BTW, is it possible to execute these codes on newer architecture GPUs (turing/volta/pascal) ?

I've tested on Volta and Pascal and it works, but have not tested Turing. It should work for Turing in theory, or at least with minimal modification.

Thanks! I'm running gspmm on RTX2080 (Turing).
I found that the correctness of gspmm depends on the sharp of the matrix.
For example, it worked well on a 4x4 matrix but crashed on a 4x32 matrix.
I also execute gspmm on some square matrices, and I found it cannot work on some matrices (512x512, 1024x1024).
I'm not sure whether it is related to GPU arch or some corner cases in source codes.
Thanks!
Yang

  • 4x4 Correct
  • 4x32 Wrong
  • 16x16 Correct
  • 32x32 Correct
  • 64x64 Correct
  • 128x128 Correct
  • 256x256 Correct
  • 512x512 Wrong
  • 1024x1024 Wrong

command:

./bin/gspmm --debug=true --mode="mergepath" ./[matrix].mtx

data:
data.zip

Sorry for the slow response.
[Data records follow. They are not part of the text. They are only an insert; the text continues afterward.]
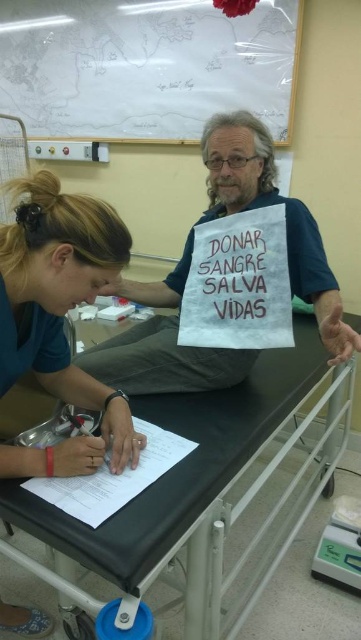
Question: Is matte blue shirt at lower left above blue fabric sign at center?

Choices:
 (A) no
 (B) yes

Answer: (A)

Question: Can you confirm if matte blue shirt at lower left is smaller than blue fabric sign at center?

Choices:
 (A) yes
 (B) no

Answer: (A)

Question: Which object is farther from the camera taking this photo?

Choices:
 (A) blue fabric sign at center
 (B) matte blue shirt at lower left

Answer: (A)

Question: Among these points, which one is farthest from the camera?

Choices:
 (A) (51, 268)
 (B) (216, 134)

Answer: (B)

Question: Which of the following is the farthest from the observer?

Choices:
 (A) (89, 269)
 (B) (197, 221)

Answer: (B)

Question: From the image, what is the correct spatial relationship of matte blue shirt at lower left in relation to blue fabric sign at center?

Choices:
 (A) right
 (B) left

Answer: (B)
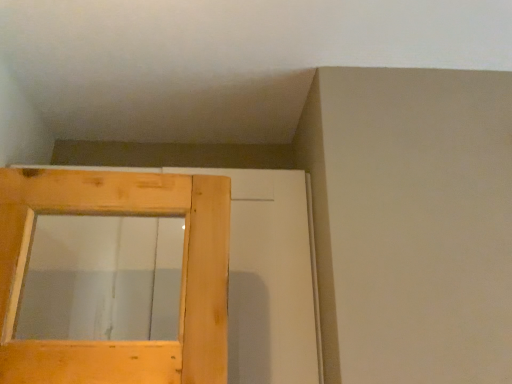
Question: Should I look upward or downward to see wooden door at left?

Choices:
 (A) down
 (B) up

Answer: (A)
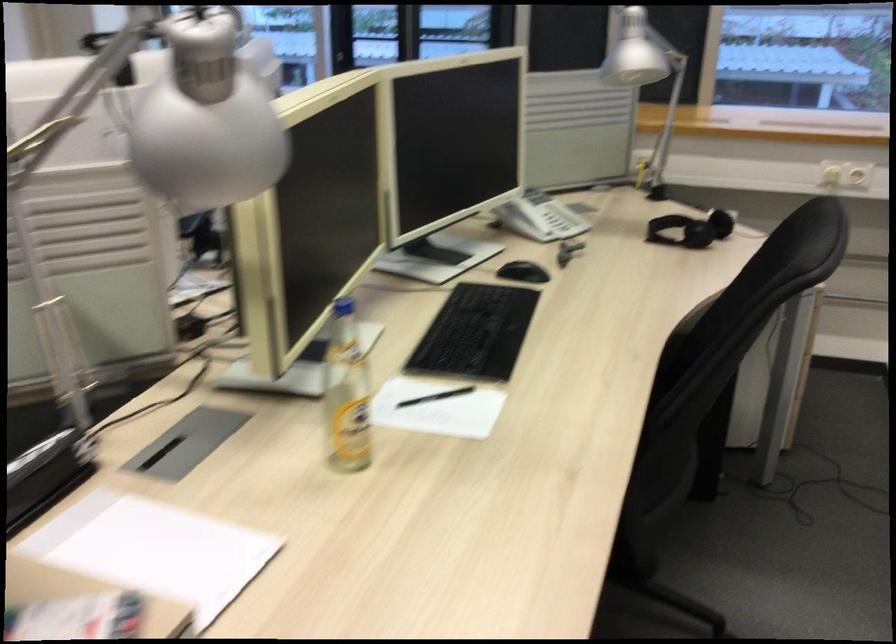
Thank you so much for bringing this to my attention, Yang! I tried your datasets, and 4 x 32/1024 x 1024 are indeed wrong. I tested on Tesla V GPU with 12GB memory.

I tracked down the 4 x 32 error to an incorrect assumption in the test file gspmm.cu where I assumed square matrices. Therefore, only the first A.nrows of the dense B matrix was initialized correctly. This should be fixed in commit 100ddca. Please see the diff here: 100ddca

Need some more time to investigate 1024 x 1024 error.

Hi @YangWang92, thanks for pointing out the error. If you use the command: bin/gspmm --debug 1 --mode="mergepath" --nt=512 --iter=10 dataset/data/1024_1024coo_dense.mtx, it gives the correct solution.

Still investigating why this value for nt is the magic number. I suspect it has to do with how the number of blocks is calculated.